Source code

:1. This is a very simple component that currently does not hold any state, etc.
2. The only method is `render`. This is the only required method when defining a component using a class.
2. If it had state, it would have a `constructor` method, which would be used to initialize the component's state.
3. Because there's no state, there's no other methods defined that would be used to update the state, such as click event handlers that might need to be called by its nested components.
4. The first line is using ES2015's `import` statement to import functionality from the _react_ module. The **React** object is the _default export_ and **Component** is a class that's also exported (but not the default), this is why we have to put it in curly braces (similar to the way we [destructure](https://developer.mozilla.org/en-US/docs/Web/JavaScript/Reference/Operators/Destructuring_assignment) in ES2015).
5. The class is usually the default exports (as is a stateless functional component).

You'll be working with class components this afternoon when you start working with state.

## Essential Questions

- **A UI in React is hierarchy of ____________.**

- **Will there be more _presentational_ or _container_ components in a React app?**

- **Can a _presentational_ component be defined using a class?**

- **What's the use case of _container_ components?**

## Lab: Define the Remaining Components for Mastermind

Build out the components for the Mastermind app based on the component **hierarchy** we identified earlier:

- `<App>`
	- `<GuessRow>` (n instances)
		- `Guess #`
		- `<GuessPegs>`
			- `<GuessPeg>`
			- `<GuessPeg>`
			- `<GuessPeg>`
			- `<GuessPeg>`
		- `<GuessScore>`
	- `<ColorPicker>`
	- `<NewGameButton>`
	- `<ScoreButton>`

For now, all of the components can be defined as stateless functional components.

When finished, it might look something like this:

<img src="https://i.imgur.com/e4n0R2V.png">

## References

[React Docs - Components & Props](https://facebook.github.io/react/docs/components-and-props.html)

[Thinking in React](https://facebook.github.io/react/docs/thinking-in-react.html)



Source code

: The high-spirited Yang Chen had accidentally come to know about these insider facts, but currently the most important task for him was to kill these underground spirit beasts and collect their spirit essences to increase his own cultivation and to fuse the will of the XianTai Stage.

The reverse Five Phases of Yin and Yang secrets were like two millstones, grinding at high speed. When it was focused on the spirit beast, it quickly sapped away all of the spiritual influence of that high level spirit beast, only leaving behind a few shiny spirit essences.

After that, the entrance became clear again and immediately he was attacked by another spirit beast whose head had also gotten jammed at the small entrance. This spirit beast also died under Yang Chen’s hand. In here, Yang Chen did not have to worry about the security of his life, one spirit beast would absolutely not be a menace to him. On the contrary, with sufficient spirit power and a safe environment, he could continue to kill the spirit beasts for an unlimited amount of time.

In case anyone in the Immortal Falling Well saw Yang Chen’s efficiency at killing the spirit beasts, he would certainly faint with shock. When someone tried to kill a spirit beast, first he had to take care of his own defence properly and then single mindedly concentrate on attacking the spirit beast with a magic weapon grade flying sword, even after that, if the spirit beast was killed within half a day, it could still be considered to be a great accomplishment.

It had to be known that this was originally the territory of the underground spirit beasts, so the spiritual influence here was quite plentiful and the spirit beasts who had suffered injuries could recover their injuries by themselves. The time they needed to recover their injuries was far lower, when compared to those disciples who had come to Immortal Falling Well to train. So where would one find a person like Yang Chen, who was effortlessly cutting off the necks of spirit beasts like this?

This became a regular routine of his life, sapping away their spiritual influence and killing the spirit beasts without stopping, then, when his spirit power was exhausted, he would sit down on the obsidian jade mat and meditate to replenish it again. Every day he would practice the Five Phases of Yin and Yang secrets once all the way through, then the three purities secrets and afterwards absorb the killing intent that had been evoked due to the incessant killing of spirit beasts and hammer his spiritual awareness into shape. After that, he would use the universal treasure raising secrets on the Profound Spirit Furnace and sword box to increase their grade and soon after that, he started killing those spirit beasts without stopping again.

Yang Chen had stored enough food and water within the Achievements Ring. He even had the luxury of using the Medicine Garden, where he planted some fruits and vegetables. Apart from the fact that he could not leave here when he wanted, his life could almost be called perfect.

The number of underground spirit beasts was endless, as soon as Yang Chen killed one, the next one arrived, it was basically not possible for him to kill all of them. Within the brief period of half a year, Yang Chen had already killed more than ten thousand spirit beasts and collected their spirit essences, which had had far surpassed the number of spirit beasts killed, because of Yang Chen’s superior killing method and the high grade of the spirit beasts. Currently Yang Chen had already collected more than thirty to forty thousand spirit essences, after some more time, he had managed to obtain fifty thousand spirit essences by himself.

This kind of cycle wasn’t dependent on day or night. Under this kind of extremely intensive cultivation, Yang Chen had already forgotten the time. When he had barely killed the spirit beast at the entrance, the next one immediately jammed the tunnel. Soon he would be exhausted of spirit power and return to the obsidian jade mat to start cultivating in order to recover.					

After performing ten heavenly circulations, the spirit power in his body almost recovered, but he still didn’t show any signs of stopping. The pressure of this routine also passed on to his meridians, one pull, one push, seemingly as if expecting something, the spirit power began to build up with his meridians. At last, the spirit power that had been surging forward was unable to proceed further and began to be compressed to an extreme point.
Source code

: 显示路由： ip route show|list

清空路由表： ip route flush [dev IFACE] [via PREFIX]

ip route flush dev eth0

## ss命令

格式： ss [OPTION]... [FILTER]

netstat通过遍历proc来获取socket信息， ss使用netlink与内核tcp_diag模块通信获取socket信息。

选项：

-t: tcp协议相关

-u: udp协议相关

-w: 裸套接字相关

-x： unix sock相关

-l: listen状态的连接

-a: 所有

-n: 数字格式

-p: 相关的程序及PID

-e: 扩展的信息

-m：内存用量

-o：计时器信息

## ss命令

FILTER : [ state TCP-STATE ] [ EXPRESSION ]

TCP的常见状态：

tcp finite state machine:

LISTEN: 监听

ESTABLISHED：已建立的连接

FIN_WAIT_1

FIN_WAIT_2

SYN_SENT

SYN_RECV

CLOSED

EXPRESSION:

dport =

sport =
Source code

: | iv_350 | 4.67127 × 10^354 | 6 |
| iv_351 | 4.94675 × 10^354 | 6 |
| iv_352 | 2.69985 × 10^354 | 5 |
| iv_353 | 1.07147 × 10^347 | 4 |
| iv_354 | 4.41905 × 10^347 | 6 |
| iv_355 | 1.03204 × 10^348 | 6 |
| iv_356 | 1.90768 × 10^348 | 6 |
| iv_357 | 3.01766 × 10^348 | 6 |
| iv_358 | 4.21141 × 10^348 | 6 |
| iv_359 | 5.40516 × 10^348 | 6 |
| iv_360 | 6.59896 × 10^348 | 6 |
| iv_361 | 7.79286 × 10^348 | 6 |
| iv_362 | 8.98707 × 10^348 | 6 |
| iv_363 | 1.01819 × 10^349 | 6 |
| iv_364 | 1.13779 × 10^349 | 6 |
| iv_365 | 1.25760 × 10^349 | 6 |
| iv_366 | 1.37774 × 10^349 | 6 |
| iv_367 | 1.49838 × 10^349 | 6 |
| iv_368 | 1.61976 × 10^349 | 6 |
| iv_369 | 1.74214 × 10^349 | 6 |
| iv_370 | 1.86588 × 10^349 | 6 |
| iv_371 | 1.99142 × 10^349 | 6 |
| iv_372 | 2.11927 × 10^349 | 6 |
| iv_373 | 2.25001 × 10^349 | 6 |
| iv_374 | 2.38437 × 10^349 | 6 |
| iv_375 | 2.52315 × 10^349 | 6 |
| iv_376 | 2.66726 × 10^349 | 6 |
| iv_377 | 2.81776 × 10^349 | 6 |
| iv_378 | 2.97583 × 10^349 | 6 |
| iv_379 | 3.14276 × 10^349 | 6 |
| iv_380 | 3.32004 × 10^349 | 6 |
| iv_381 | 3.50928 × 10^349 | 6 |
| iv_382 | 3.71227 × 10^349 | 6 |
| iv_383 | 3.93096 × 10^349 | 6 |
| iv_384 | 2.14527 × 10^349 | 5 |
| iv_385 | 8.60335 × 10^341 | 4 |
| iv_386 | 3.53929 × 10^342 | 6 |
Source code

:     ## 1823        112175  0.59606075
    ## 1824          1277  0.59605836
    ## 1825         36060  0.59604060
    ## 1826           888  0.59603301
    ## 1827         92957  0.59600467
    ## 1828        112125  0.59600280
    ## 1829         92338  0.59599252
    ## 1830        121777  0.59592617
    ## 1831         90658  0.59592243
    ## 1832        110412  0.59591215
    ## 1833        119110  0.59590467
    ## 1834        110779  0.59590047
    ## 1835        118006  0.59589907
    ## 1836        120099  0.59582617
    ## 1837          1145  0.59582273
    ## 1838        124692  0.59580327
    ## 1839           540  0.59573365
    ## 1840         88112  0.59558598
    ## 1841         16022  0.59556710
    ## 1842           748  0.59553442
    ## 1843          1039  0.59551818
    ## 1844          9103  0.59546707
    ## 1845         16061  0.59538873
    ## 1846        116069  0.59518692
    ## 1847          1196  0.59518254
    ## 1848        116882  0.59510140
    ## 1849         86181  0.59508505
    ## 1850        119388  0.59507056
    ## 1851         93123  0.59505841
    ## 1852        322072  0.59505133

__EXERCISE BRIEF__
Read the listing. Report every line that includes the word "route".

__ANSWER TO THE PROBLEM__
: 显示路由： ip route show|list
清空路由表： ip route flush [dev IFACE] [via PREFIX]
ip route flush dev eth0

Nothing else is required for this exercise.